Stored entries:
- Opening Delimiter -
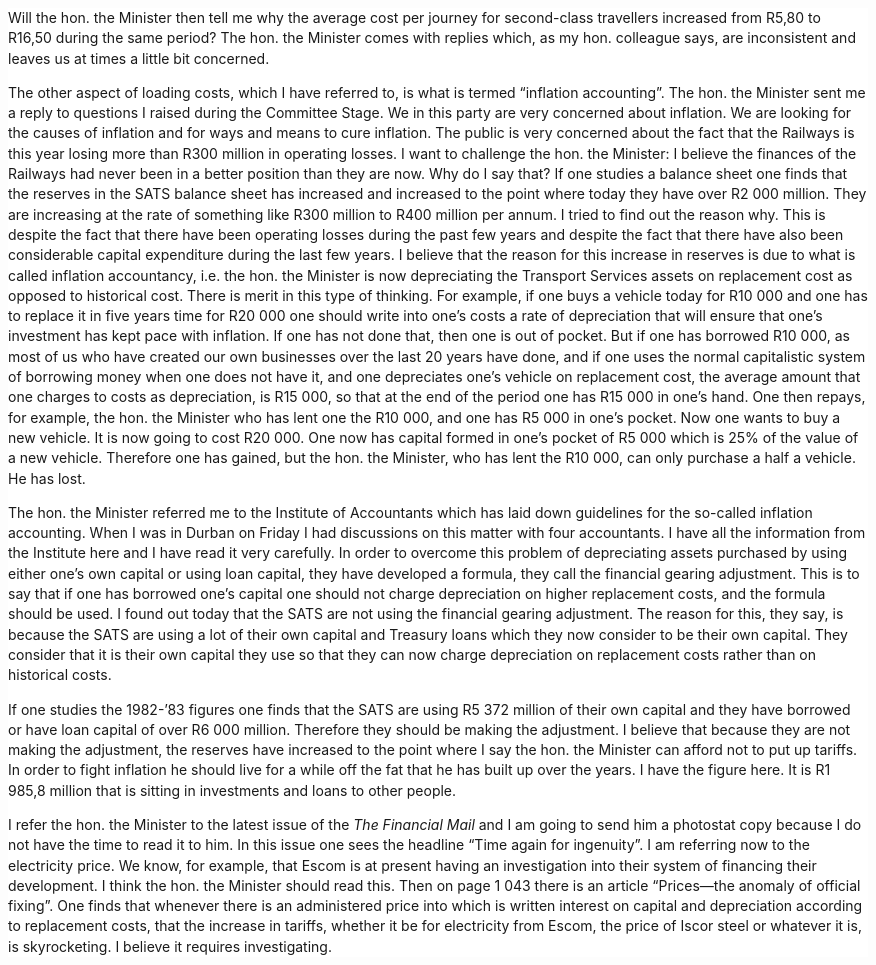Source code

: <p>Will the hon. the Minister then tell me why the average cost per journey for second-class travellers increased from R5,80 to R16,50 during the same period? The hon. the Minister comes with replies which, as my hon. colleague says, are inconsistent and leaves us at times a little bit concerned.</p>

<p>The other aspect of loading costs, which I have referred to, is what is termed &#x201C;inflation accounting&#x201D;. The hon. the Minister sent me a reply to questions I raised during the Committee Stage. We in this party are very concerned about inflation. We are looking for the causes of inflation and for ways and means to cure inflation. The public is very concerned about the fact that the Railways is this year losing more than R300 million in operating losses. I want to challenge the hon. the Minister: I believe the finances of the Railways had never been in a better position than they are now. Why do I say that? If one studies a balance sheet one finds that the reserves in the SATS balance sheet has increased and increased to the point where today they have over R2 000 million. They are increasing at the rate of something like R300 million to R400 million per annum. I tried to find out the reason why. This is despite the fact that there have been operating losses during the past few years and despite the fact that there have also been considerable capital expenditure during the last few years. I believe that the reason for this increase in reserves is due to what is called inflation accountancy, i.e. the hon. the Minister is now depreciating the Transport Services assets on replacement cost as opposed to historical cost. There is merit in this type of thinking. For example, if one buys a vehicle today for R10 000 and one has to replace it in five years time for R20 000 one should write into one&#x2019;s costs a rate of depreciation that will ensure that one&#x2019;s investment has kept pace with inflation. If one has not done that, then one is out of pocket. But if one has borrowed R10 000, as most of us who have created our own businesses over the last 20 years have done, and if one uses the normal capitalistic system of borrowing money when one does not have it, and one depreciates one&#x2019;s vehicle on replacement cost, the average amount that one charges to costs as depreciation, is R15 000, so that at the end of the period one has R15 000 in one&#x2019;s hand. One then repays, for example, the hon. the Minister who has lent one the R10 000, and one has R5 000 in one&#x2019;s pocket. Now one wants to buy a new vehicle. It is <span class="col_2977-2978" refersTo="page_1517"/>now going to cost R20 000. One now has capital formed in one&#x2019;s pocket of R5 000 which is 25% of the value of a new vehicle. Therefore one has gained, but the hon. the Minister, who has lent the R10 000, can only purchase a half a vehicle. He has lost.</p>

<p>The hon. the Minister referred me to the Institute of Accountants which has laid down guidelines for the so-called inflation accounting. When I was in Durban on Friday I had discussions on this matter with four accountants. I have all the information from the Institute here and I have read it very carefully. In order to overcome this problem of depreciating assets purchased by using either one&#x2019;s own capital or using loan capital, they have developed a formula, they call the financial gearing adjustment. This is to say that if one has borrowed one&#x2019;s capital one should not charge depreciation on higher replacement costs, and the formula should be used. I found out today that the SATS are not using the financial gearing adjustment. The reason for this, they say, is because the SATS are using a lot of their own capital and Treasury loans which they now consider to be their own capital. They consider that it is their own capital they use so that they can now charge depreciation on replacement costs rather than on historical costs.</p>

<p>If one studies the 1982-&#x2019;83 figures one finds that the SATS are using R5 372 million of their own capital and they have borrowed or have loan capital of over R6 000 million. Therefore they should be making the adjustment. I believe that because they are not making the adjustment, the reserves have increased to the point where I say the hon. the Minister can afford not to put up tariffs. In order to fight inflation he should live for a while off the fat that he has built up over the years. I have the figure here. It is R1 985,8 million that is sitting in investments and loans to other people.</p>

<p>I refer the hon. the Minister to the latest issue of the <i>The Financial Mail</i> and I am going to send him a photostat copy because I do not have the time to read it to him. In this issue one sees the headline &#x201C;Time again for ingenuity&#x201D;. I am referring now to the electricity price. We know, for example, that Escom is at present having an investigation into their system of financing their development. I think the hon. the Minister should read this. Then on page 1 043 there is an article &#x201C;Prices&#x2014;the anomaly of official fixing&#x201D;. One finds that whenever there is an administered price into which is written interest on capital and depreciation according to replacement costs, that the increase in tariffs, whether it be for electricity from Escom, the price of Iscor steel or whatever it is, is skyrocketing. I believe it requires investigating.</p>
- Closing Delimiter -
Assignment:
Update the records above by replacing "photostat" with "photocopy" and leaving every other part of the text unchanged. Do not include the pictures in your answer.

Reply:
Source code

: <p>Will the hon. the Minister then tell me why the average cost per journey for second-class travellers increased from R5,80 to R16,50 during the same period? The hon. the Minister comes with replies which, as my hon. colleague says, are inconsistent and leaves us at times a little bit concerned.</p>

<p>The other aspect of loading costs, which I have referred to, is what is termed &#x201C;inflation accounting&#x201D;. The hon. the Minister sent me a reply to questions I raised during the Committee Stage. We in this party are very concerned about inflation. We are looking for the causes of inflation and for ways and means to cure inflation. The public is very concerned about the fact that the Railways is this year losing more than R300 million in operating losses. I want to challenge the hon. the Minister: I believe the finances of the Railways had never been in a better position than they are now. Why do I say that? If one studies a balance sheet one finds that the reserves in the SATS balance sheet has increased and increased to the point where today they have over R2 000 million. They are increasing at the rate of something like R300 million to R400 million per annum. I tried to find out the reason why. This is despite the fact that there have been operating losses during the past few years and despite the fact that there have also been considerable capital expenditure during the last few years. I believe that the reason for this increase in reserves is due to what is called inflation accountancy, i.e. the hon. the Minister is now depreciating the Transport Services assets on replacement cost as opposed to historical cost. There is merit in this type of thinking. For example, if one buys a vehicle today for R10 000 and one has to replace it in five years time for R20 000 one should write into one&#x2019;s costs a rate of depreciation that will ensure that one&#x2019;s investment has kept pace with inflation. If one has not done that, then one is out of pocket. But if one has borrowed R10 000, as most of us who have created our own businesses over the last 20 years have done, and if one uses the normal capitalistic system of borrowing money when one does not have it, and one depreciates one&#x2019;s vehicle on replacement cost, the average amount that one charges to costs as depreciation, is R15 000, so that at the end of the period one has R15 000 in one&#x2019;s hand. One then repays, for example, the hon. the Minister who has lent one the R10 000, and one has R5 000 in one&#x2019;s pocket. Now one wants to buy a new vehicle. It is <span class="col_2977-2978" refersTo="page_1517"/>now going to cost R20 000. One now has capital formed in one&#x2019;s pocket of R5 000 which is 25% of the value of a new vehicle. Therefore one has gained, but the hon. the Minister, who has lent the R10 000, can only purchase a half a vehicle. He has lost.</p>

<p>The hon. the Minister referred me to the Institute of Accountants which has laid down guidelines for the so-called inflation accounting. When I was in Durban on Friday I had discussions on this matter with four accountants. I have all the information from the Institute here and I have read it very carefully. In order to overcome this problem of depreciating assets purchased by using either one&#x2019;s own capital or using loan capital, they have developed a formula, they call the financial gearing adjustment. This is to say that if one has borrowed one&#x2019;s capital one should not charge depreciation on higher replacement costs, and the formula should be used. I found out today that the SATS are not using the financial gearing adjustment. The reason for this, they say, is because the SATS are using a lot of their own capital and Treasury loans which they now consider to be their own capital. They consider that it is their own capital they use so that they can now charge depreciation on replacement costs rather than on historical costs.</p>

<p>If one studies the 1982-&#x2019;83 figures one finds that the SATS are using R5 372 million of their own capital and they have borrowed or have loan capital of over R6 000 million. Therefore they should be making the adjustment. I believe that because they are not making the adjustment, the reserves have increased to the point where I say the hon. the Minister can afford not to put up tariffs. In order to fight inflation he should live for a while off the fat that he has built up over the years. I have the figure here. It is R1 985,8 million that is sitting in investments and loans to other people.</p>

<p>I refer the hon. the Minister to the latest issue of the <i>The Financial Mail</i> and I am going to send him a photocopy copy because I do not have the time to read it to him. In this issue one sees the headline &#x201C;Time again for ingenuity&#x201D;. I am referring now to the electricity price. We know, for example, that Escom is at present having an investigation into their system of financing their development. I think the hon. the Minister should read this. Then on page 1 043 there is an article &#x201C;Prices&#x2014;the anomaly of official fixing&#x201D;. One finds that whenever there is an administered price into which is written interest on capital and depreciation according to replacement costs, that the increase in tariffs, whether it be for electricity from Escom, the price of Iscor steel or whatever it is, is skyrocketing. I believe it requires investigating.</p>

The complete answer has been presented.